The optimization time of CDR was ∼3 times that of f-IMRT because CDR was calculated by each 4° increment of gantry angle (large number of fields). VMAT was also calculated using a number of fields, however, the optimization time of CDR was longer than that of VMAT. This result was attributed to the numerous iterations required with IMRT planning using CDR to achieve the dose limit. Compared with f-IMRT, the potential advantages of CDR include a large reduction in irradiation time and in the total number of MUs, however, the optimization time of CDR is longer than that of f-IMRT. Therefore, for institutions using CDR for patients who can reach the dose limit easily, it may be reasonable to use f-IMRT for those who cannot.
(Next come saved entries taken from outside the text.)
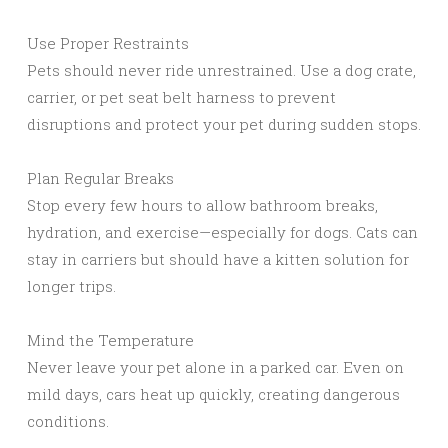
Use Proper Restraints
Pets should never ride unrestrained. Use a dog crate,
carrier, or pet seat belt harness to prevent
disruptions and protect your pet during sudden stops.
Plan Regular Breaks
Stop every few hours to allow bathroom breaks,
hydration, and exercise—especially for dogs. Cats can
stay in carriers but should have a kitten solution for
longer trips.
Mind the Temperature
Never leave your pet alone in a parked car. Even on
mild days, cars heat up quickly, creating dangerous
conditions.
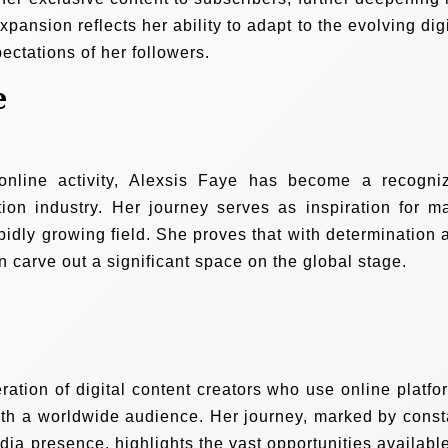
ansion reflects her ability to adapt to the evolving digi
ectations of her followers.
e
nline activity, Alexsis Faye has become a recogni
ation industry. Her journey serves as inspiration for m
apidly growing field. She proves that with determination 
n carve out a significant space on the global stage.
ation of digital content creators who use online platfo
ith a worldwide audience. Her journey, marked by const
dia presence, highlights the vast opportunities available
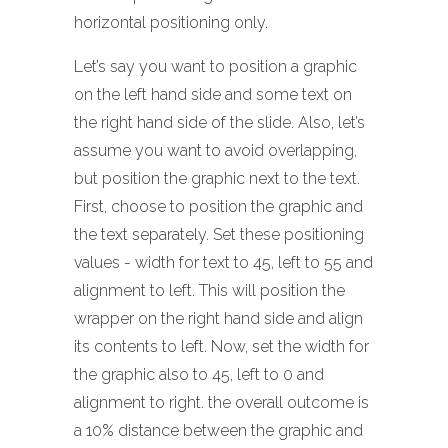
horizontal positioning only.
Let’s say you want to position a graphic
on the left hand side and some text on
the right hand side of the slide. Also, let’s
assume you want to avoid overlapping,
but position the graphic next to the text.
First, choose to position the graphic and
the text separately. Set these positioning
values - width for text to 45, left to 55 and
alignment to left. This will position the
wrapper on the right hand side and align
its contents to left. Now, set the width for
the graphic also to 45, left to 0 and
alignment to right. the overall outcome is
a 10% distance between the graphic and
Additionally, the bladder volume may be useful for identifying into which category a patient falls in order to determine the appropriate treatment.
CONCLUSION
The utility of Smart Arc CDR for prostate IMRT was clarified in this study. CDR can reduce the total number of MUs and the patient irradiation time compared with f-IMRT, resulting in a lower initial cost compared with that of VMAT. For institutions that do not have the means to perform VMAT, CDR can be used instead. Identifying which patients will have difficulty in achieving the dose limit in advance is important. Bladder volume may be a useful index for determining this patient subset, and for these patients a combination of CDR and f-IMRT should provide a better outcome.